Dès lors, les travaux de Savage et al. nous inspirent une seconde réflexion : les auteurs constataient que, dans les années 1980, face à la dévaluation de leur principale ressource, les managers avaient recouru à l’acquisition d’un logement afin de garantir la convertibilité et la transmissibilité de leur capital. Il se pourrait que, face à l’externalisation et à la précarisation de l’emploi dans le secteur de la recherche, de la culture ou de la communication, les professionals des années 1990 et 2000 cherchent également à accéder à la propriété d’un logement afin de convertir leurs ressources en un capital sûr, de disposer d’un local d’activité et d’avoir un bien à transmettre à leurs enfants74.

Si, hormis le cas particulier des professions de l’information, des arts et des spectacles, la précarité de l’emploi touche majoritairement (et de loin) les groupes des employés et des ouvriers, elle est aussi un attribut des jeunes. C’est à la fois comme classe d’âge et comme génération, nous dit Louis Chauvel (2002 [1998]), que ces derniers sont touchés ; ils le sont également en termes de revenus et de valorisation de leurs diplômes en général, et sont socialisés dans un contexte bien différent de celui connu par leurs aînés.
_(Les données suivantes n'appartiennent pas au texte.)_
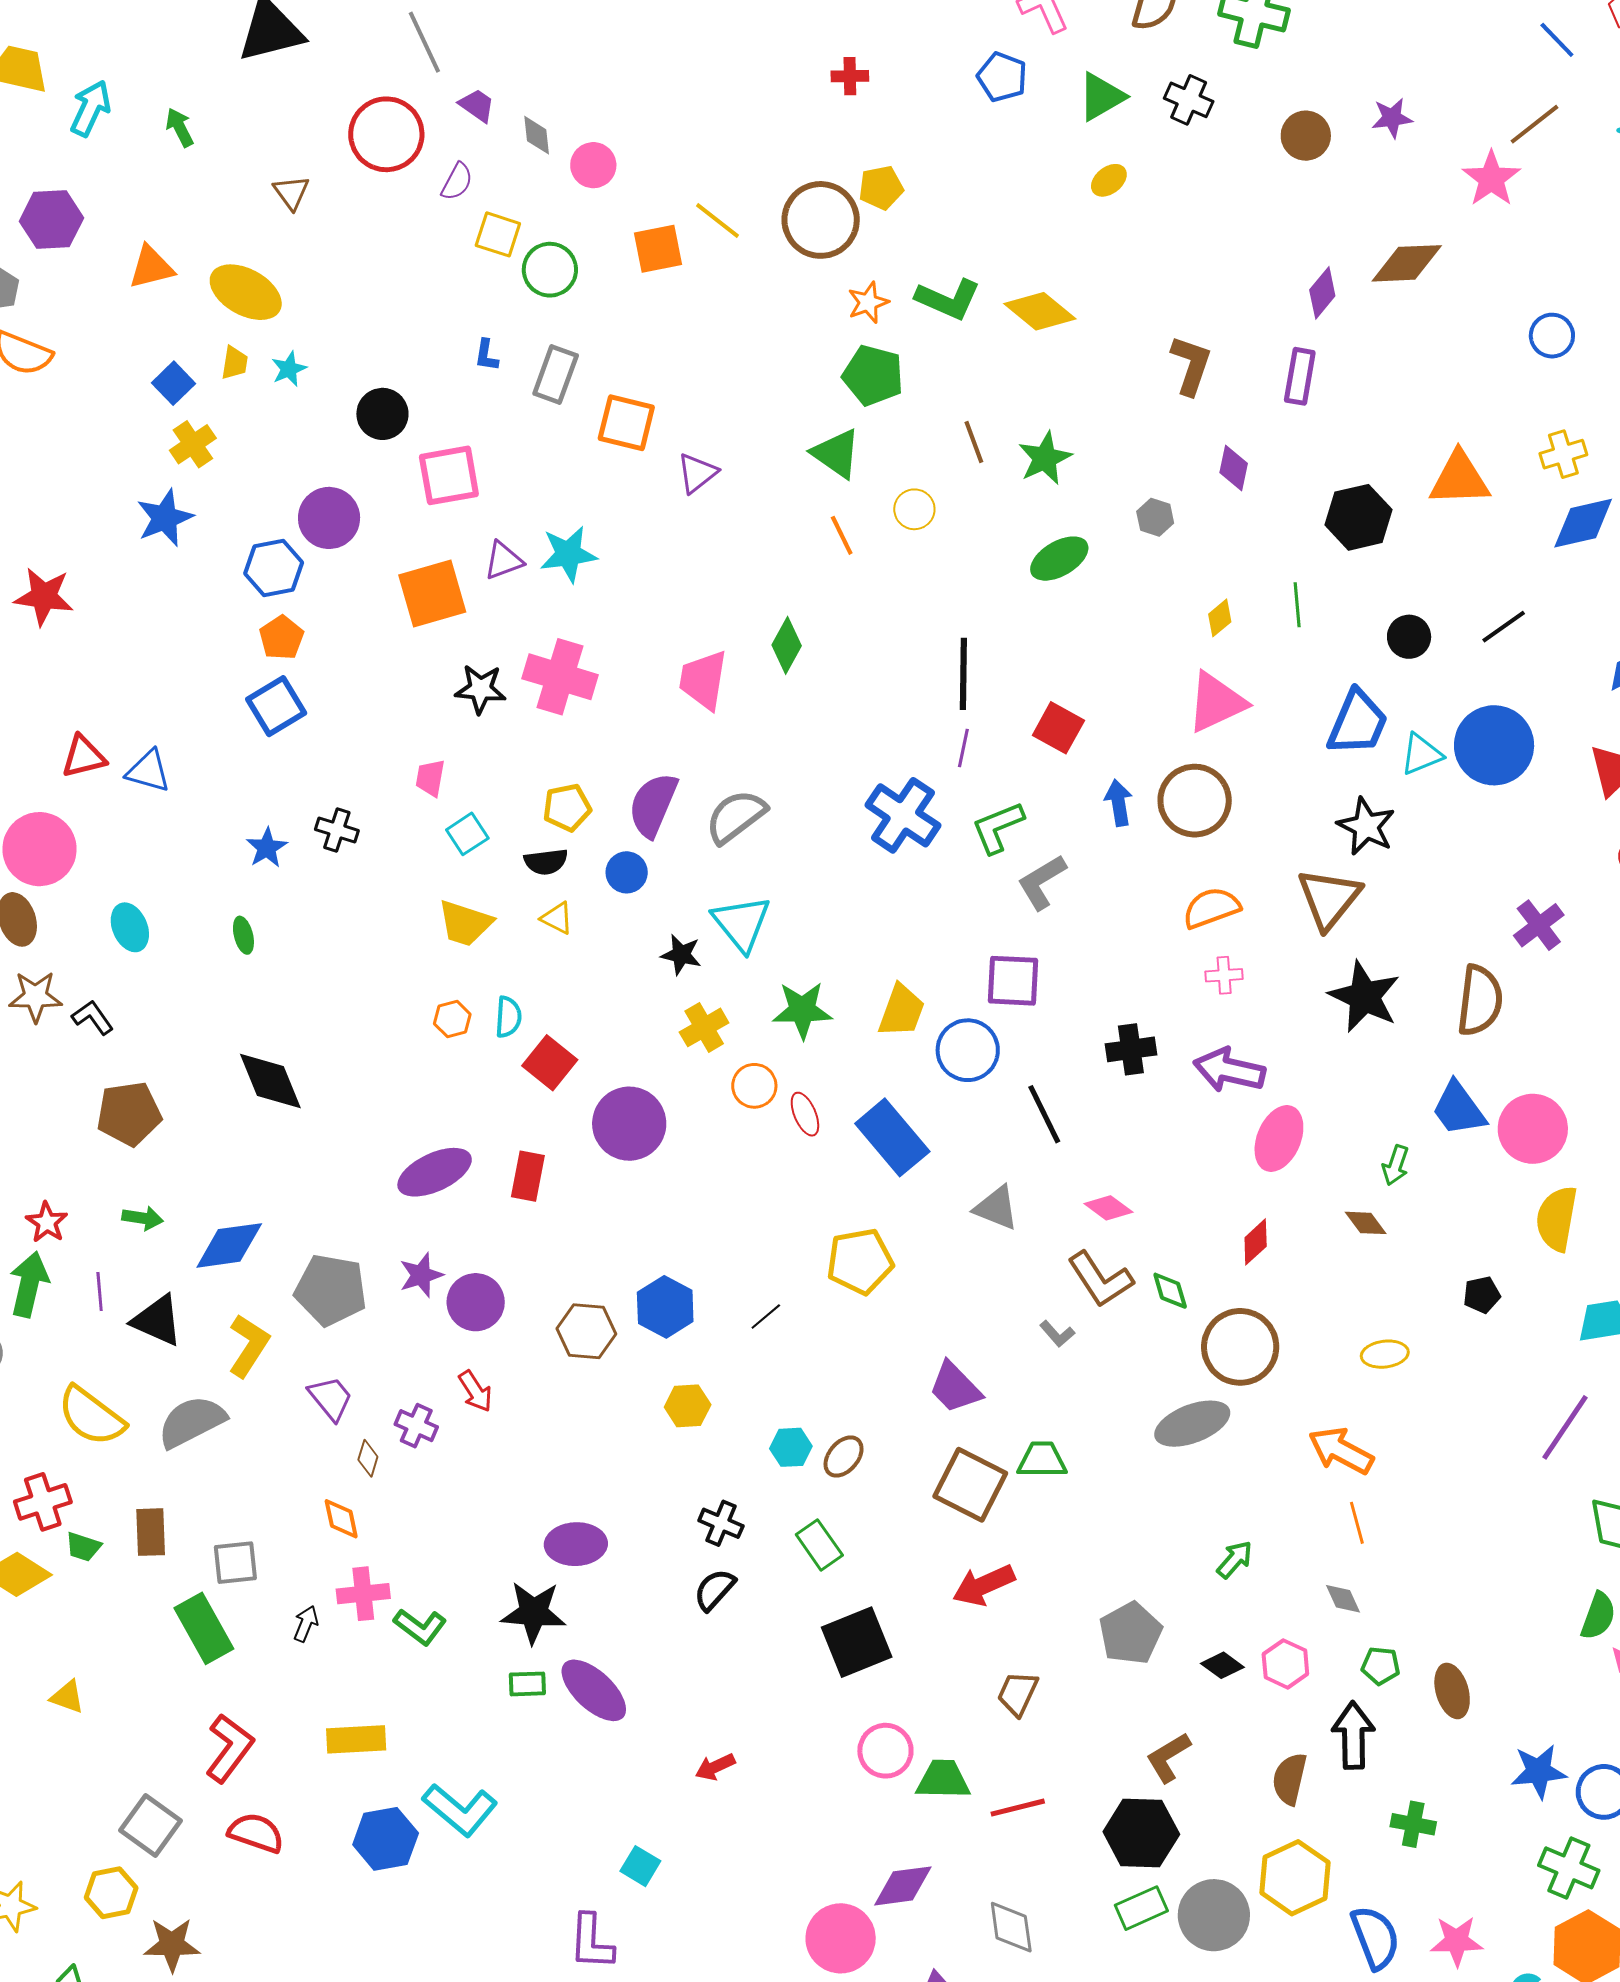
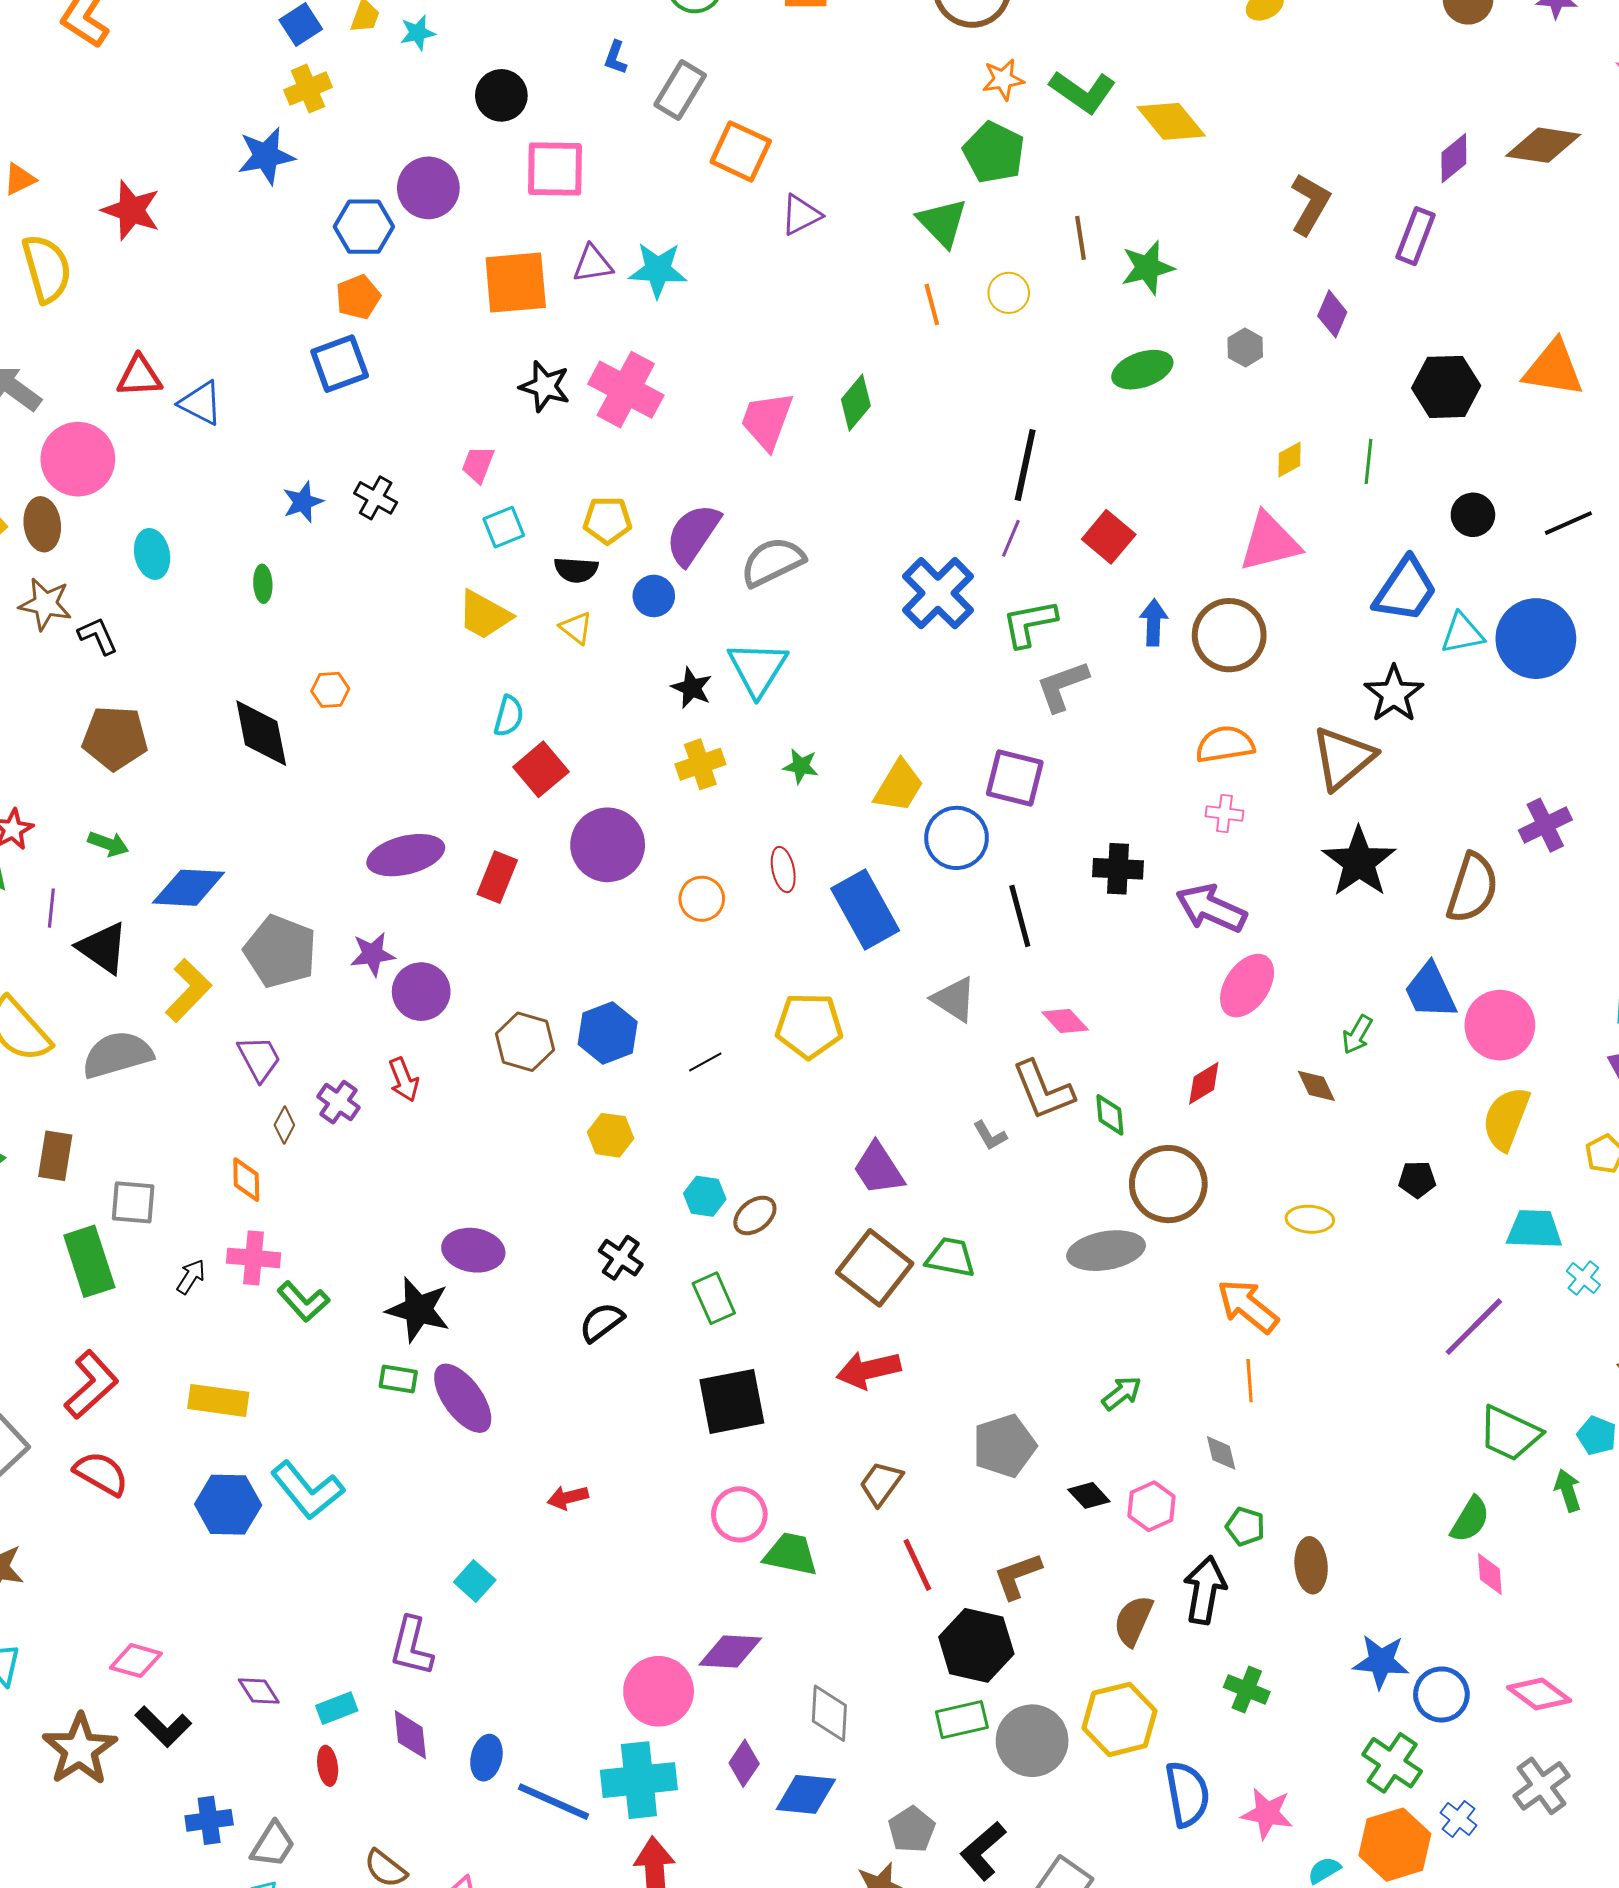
green star: (802, 1010) -> (801, 766), size x0.6
orange hexagon: (452, 1019) -> (330, 690), moved
orange circle: (754, 1086) -> (702, 899), moved
red line: (1018, 1808) -> (917, 1565), moved, turned 68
Ces effets d’âge et de génération nous intéressent également puisque les gentrifieurs des années 1990 et 2000 sont les enfants des « nouvelles classes moyennes » des années 1960 et 197075 : âgés de vingt à quarante ans lors de leur installation, ils combinent difficultés liées à leur âge et « déclassement générationnel » (Chauvel, 2002 [1998]).

Notes
67.

Les professionals consistent en « un ensemble d’agents dotés d’une compétence spécialisée, le plus souvent sanctionnée par un diplôme universitaire ou d’une école professionnelle (grande école ou école privée d’ingénieurs), et occupant un emploi qui est principalement de l’ordre de la délivrance d’une expertise (urbanisme, architecture, médecine, droit, informatique, ou toute autre connaissance spécialisée). Ces agents ne participent directement ni à la production, ni à l’exercice du commandement dans les entreprises : ils remplissent des fonctions intermédiaires d’organisation, de médiation, d’études et de conception spécifiées par la mise en œuvre de savoirs particuliers. Les professionnels recouvrent ainsi les enseignants, chercheurs, ingénieurs-techniciens, spécialistes de l’urbanisme, de la santé, du droit, ou de l’action sociale » (Dagnaud, 1985, p.384).

68.

La catégorie de professionals est plus pertinente à importer dans le cas français que celle des managers, dont le profil est bien particulier en Angleterre : le rôle des diplômes dans leur embauche et leur carrière est traditionnellement bien moindre qu’en France. Leur cas peut néanmoins être inspirant, comme on va le voir un peu plus loin.

69.

Et, précise l’auteur, que leur vote à gauche s’accompagne d’un discours peu enthousiaste et désabusé.

70.

Source pour les revenus : Bosc, 2008, p. 31.

71.

Il s’agit des types « SAP » et « MAC », cf. Préteceille, 2003, carte p. 43 et descriptions p. 29-37.

72.

Ces trois sphères professionnelles nourrissent en grande partie la catégorie des professions de l’information, des arts et des spectacles mais aussi celle des professions littéraires et scientifiques ainsi que les indépendants des professions intermédiaires.

73.

Bien que souvent indépendants, ils présentaient des revenus à la fois élevés et stables (Butler, 195).

74.

Leurs enfants seraient en outre menacés dans le jeu scolaire par la concurrence accrue des enfants des classes supérieures mieux dotées en capital économique (Chauvel, 2004) ; ce résultat va toutefois à l’encontre d’autres études (notamment Duru-Bellat, 2003).

75.

La plupart des auteurs s’accorde sur le fait que les gentrifieurs sont caractérisés non seulement par leur niveau social mais aussi par le fait d’être relativement jeunes au moment où ils gentrifient, c'est-à-dire dans la première moitié de leur vie adulte (de vingt à quarante ans environ).